Sinceramente, morire a 18 anni durante una partita di rugby è una di quelle cose che fino ad ora non avevo mai valutato lucidamente. Già, il “mio” (nostro!) caro rugby. Quello sport  “strano” dove s’insegue una palla ovale. Dove ci si “mena” per 80 minuti per poi bersi litri di birra tutti assieme al Terzo Tempo. Dove le regole sono più articolate di un libro di diritto costituzionale e dove impari il rispetto, sia esso per il compagno, l’avversario o l’arbitro sin dal primo momento in cui ti allacci gli scarpini.

Si dice che sia una partita a scacchi giocata in movimento. Una battaglia campale con fanti, generali e corpi speciali : ed è proprio così.
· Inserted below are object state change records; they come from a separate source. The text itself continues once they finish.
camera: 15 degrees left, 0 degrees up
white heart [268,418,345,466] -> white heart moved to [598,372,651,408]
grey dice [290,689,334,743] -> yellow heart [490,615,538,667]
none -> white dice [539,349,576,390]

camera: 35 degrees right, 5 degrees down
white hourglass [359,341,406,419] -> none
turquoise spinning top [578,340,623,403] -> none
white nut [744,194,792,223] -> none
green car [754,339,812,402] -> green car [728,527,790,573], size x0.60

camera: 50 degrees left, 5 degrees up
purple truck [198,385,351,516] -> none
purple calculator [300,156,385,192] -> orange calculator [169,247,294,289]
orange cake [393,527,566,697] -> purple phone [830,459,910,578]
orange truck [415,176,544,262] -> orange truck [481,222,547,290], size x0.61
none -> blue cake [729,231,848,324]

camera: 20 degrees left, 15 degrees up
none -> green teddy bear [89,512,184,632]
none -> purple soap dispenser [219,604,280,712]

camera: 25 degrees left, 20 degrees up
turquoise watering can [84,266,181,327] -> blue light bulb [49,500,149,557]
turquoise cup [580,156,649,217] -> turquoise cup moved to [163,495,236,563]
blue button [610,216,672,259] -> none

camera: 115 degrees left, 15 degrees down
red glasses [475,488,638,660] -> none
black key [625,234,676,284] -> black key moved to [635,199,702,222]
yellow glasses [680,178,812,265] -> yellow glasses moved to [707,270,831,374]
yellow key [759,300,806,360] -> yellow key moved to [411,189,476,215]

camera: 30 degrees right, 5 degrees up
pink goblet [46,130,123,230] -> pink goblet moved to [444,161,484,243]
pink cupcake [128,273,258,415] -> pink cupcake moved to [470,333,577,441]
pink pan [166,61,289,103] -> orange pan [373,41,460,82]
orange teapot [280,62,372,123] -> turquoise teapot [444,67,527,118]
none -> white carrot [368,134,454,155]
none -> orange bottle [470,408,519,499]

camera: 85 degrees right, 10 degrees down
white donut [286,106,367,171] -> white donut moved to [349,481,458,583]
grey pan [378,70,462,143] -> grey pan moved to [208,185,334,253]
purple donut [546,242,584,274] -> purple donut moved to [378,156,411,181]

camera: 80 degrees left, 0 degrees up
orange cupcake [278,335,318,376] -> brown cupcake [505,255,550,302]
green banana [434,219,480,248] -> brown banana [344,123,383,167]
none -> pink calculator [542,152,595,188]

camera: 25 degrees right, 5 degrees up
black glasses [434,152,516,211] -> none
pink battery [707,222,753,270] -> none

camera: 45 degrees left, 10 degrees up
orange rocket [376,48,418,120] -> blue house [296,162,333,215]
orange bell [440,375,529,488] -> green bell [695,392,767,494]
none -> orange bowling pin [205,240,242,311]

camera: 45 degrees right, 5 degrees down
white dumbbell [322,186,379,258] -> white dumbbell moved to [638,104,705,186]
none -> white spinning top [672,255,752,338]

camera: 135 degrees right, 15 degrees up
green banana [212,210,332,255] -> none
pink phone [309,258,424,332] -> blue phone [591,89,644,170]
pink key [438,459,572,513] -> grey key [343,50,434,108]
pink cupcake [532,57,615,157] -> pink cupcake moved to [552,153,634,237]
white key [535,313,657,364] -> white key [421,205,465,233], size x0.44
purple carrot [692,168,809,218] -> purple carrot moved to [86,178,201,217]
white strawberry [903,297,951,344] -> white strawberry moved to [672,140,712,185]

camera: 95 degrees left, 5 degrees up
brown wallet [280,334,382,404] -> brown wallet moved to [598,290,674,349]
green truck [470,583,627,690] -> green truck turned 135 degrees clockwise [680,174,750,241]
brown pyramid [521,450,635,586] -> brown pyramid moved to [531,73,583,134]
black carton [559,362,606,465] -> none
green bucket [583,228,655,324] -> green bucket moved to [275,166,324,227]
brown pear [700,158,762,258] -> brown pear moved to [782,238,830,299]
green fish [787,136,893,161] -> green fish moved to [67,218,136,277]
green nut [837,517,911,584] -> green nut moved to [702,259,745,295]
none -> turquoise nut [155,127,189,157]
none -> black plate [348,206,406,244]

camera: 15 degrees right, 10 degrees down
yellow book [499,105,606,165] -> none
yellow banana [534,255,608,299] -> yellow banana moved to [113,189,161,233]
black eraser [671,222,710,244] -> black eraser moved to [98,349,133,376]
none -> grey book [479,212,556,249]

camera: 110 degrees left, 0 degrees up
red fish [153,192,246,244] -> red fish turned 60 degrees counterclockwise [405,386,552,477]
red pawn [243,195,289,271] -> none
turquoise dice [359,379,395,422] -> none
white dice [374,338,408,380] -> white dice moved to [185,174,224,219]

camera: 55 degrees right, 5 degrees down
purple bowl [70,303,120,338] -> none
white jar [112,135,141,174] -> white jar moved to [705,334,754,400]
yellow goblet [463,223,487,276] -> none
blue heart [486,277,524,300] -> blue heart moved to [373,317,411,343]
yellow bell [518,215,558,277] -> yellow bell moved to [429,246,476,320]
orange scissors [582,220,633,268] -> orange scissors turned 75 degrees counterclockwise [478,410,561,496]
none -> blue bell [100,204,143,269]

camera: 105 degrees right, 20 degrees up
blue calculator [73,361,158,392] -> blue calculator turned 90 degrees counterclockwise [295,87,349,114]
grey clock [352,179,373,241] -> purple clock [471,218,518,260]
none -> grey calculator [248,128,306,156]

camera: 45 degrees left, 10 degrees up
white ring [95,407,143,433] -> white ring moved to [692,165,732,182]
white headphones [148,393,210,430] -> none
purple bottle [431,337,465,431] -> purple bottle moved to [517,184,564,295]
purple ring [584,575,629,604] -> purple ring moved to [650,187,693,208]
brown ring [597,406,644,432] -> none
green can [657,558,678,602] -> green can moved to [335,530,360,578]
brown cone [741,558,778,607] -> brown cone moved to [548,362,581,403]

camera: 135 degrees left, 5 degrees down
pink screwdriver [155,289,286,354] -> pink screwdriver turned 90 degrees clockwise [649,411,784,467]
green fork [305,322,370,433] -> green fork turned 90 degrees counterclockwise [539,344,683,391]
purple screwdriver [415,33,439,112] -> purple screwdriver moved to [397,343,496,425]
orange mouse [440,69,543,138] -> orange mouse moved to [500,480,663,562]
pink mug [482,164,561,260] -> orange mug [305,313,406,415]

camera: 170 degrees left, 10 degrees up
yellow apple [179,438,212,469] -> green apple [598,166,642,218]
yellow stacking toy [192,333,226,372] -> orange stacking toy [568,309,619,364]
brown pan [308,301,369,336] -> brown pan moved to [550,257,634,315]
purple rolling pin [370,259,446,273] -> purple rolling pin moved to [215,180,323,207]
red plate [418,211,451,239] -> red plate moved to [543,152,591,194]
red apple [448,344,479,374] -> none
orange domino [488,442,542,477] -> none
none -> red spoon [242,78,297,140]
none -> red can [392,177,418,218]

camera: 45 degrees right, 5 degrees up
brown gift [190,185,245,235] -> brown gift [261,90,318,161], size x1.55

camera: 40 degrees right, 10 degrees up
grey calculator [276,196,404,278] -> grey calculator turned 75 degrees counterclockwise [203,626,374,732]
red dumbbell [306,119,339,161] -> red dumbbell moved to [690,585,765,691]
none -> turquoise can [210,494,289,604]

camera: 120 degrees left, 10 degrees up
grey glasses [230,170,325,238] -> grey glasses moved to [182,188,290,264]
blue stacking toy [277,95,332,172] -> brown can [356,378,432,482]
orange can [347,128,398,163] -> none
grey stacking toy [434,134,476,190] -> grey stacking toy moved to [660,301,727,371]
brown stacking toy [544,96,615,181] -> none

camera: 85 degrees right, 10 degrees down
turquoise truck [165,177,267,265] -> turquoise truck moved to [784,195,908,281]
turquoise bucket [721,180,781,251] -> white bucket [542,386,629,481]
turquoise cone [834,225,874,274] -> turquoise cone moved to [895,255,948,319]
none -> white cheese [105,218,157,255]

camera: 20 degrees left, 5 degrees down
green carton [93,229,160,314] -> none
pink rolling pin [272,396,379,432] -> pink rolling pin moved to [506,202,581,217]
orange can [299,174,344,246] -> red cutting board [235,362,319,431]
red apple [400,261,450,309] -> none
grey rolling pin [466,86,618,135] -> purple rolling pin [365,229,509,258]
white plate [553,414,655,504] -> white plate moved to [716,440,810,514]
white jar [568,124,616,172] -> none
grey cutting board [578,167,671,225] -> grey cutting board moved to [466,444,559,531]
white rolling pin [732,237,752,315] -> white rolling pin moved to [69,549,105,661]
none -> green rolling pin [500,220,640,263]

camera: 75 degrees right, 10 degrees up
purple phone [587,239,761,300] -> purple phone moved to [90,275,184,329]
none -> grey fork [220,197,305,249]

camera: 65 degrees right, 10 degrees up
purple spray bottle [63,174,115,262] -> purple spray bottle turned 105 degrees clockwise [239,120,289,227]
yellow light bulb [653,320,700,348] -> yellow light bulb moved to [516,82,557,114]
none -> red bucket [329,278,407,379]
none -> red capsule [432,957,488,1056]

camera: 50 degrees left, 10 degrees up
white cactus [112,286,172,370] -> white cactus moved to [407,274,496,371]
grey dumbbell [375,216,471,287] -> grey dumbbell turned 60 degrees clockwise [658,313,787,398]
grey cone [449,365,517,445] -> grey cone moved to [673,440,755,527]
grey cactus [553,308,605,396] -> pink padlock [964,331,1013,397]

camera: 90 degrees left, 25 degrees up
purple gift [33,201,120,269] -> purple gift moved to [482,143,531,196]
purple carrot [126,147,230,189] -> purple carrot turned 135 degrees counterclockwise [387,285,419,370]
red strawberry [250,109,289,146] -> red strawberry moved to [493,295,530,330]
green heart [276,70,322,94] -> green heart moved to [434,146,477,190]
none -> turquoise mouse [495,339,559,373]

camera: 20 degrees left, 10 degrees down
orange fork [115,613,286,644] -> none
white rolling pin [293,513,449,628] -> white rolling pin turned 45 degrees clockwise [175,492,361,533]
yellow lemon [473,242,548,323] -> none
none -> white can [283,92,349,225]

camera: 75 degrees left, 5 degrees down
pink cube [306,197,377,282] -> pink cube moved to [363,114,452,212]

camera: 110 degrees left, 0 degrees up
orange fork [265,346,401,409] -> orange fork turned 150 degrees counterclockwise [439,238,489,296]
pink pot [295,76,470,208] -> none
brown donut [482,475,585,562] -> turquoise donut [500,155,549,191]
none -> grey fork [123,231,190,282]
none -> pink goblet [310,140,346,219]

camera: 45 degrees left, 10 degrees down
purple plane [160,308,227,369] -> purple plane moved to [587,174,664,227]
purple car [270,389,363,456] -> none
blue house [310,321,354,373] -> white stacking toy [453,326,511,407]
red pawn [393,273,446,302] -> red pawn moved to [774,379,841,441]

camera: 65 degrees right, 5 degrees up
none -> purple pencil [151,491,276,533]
Per Oscar Wilde invece, era solo “una buona scusa per tenere lontani trenta energumeni dal centro città”, ma in tutta sincerità la mia definizione preferita resta quella di Serge Blanco: “il rugby è come l’amore. Devi dare prima di prendere. Devi pensare al piacere dell’altro prima del tuo”.

Ecco, con questo pensiero voglio credere che Rebecca abbia “passato la palla” (no, nel rugby non si muore!), facendo esattamente quello che amava e che il suo viaggio nell’aldilà possa ripartire proprio da una rettangolo verde con due aree di meta da dover raggiungere!